I had kind of known that there was a prequel to the Mysterious Benedict Society books coming out and then promptly forgot about it until someone mentioned it on Twitter. And then Eleanor Brown read it and told me (again, on Twitter) that it was excellent so I bumped Trenton Lee Stewart's The Extraordinary Education of Nicholas Benedict up my reading list.
In this prequel we get to meet a young Nicholas Benedict. Admit it, you wondered what he was like when he was a child. Well, now you know. He was smarter than everyone around him, cunning, and even at a young age had a pretty decent handle on his condition. And yes, having narcolepsy really is a disadvantage for the smartest kid in the class (or orphanage).
I think that's where the strength of this book really is -- young Nicholas has to deal with bullies. We've seen a bit about bullies in the Mysterious Benedict Society books but it really stood out for me in this prequel. Nicholas is not only bullied but when he gets very emotional, he just shuts off. His narcolepsy kicks in and he's out like a light. Nicholas needs to find ways to avoid scenes with the Spiders and to outsmart them without getting overexcited or scared.
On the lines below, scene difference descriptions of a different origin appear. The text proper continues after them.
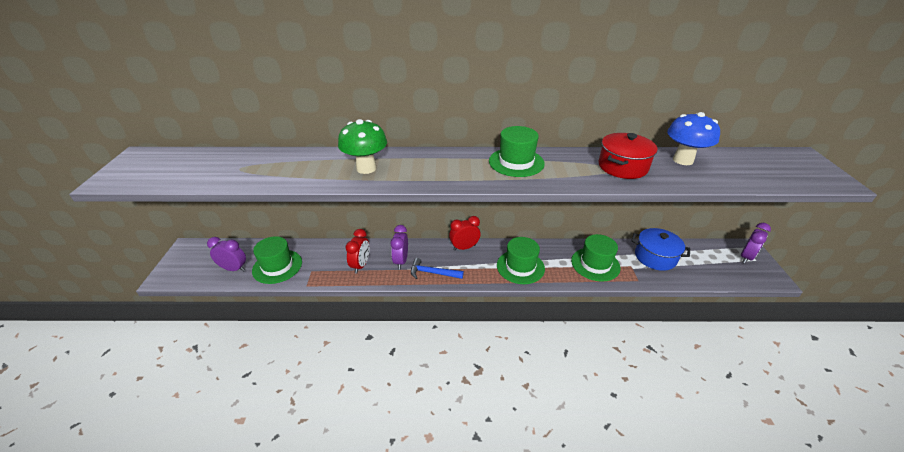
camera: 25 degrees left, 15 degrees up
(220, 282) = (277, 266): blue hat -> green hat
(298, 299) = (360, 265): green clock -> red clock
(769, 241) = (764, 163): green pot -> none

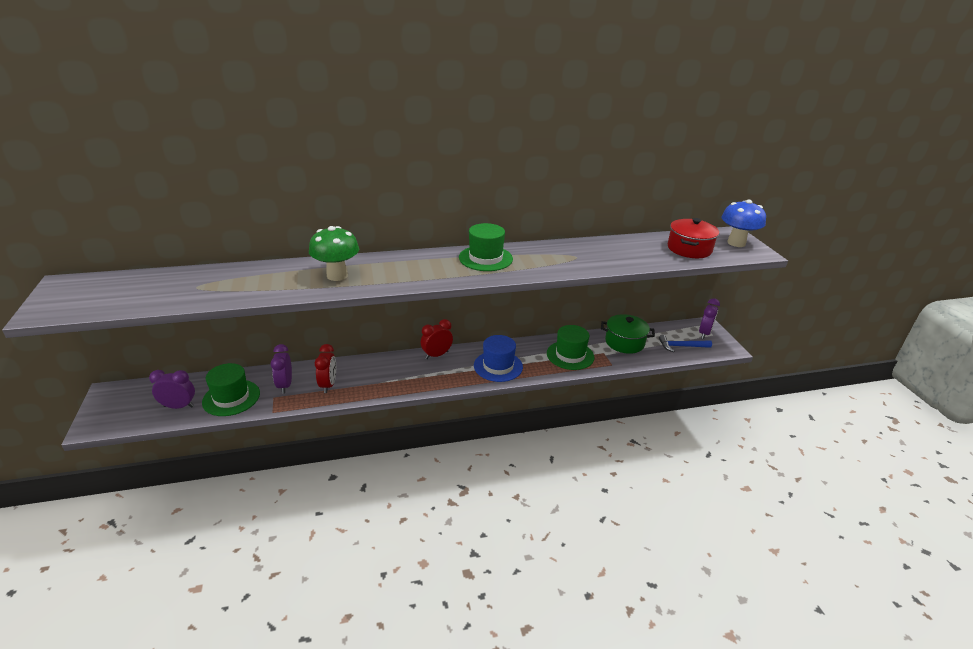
camera: 15 degrees left, 5 degrees down
(401, 261) = (372, 375): purple clock -> purple clock (285, 385)
(433, 273) = (409, 383): blue hammer -> blue hammer (681, 346)
(520, 267) = (498, 366): green hat -> blue hat
(622, 167) = (583, 254): red pot -> red pot (689, 249)
(655, 257) = (624, 342): blue pot -> green pot
(682, 160) = (635, 245): blue mushroom -> blue mushroom (736, 243)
Even more, he doesn't have a home to go to at the end of the day to escape to for saftey. He lives with this bullies, though he's at least somewhat at an advantage in that he has a private room (though that is a definite disadvantage at times as well.) Will his tactics work for all kids? No, but I think there could be kinship there for other kids dealing with bullies.
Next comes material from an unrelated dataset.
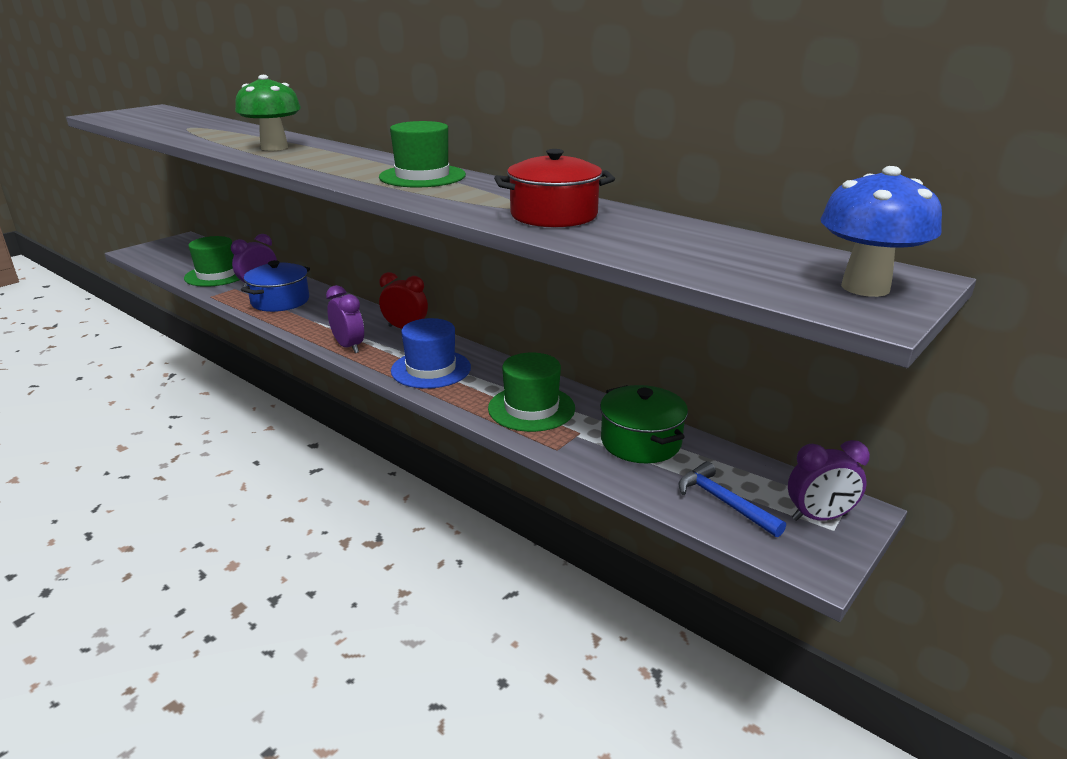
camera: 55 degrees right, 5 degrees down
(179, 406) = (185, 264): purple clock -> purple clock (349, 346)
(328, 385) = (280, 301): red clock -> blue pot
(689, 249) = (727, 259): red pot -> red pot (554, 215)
We also get to see the some of the weaknesses of Nicholas' character as well. Yes, when he loves people he truly does care for them. Yet he forgets that they may have different challenges than he does and he doesn't always fully appreciate the risks that they take for him.
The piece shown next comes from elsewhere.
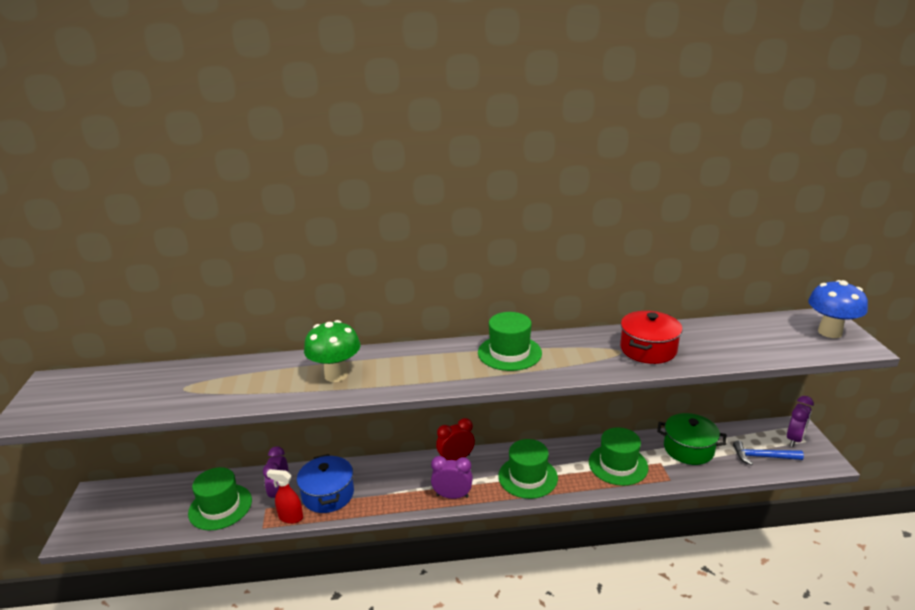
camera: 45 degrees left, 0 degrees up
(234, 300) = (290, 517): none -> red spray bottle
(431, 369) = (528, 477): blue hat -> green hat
These's some goodness here for the book lovers in the crowd. When Nicholas discovers that there's a library in the orphanage and that he'll be allowed to read the books... well, it's a scene that you'll love.
The Extraordinary Education of Nicholas Benedict was a bit of a slow start but it was worth it. Even in the end I felt a little bit sad for Nicholas, and I think that's the way it's supposed to be. His life wasn't easy, perhaps even especially as a child.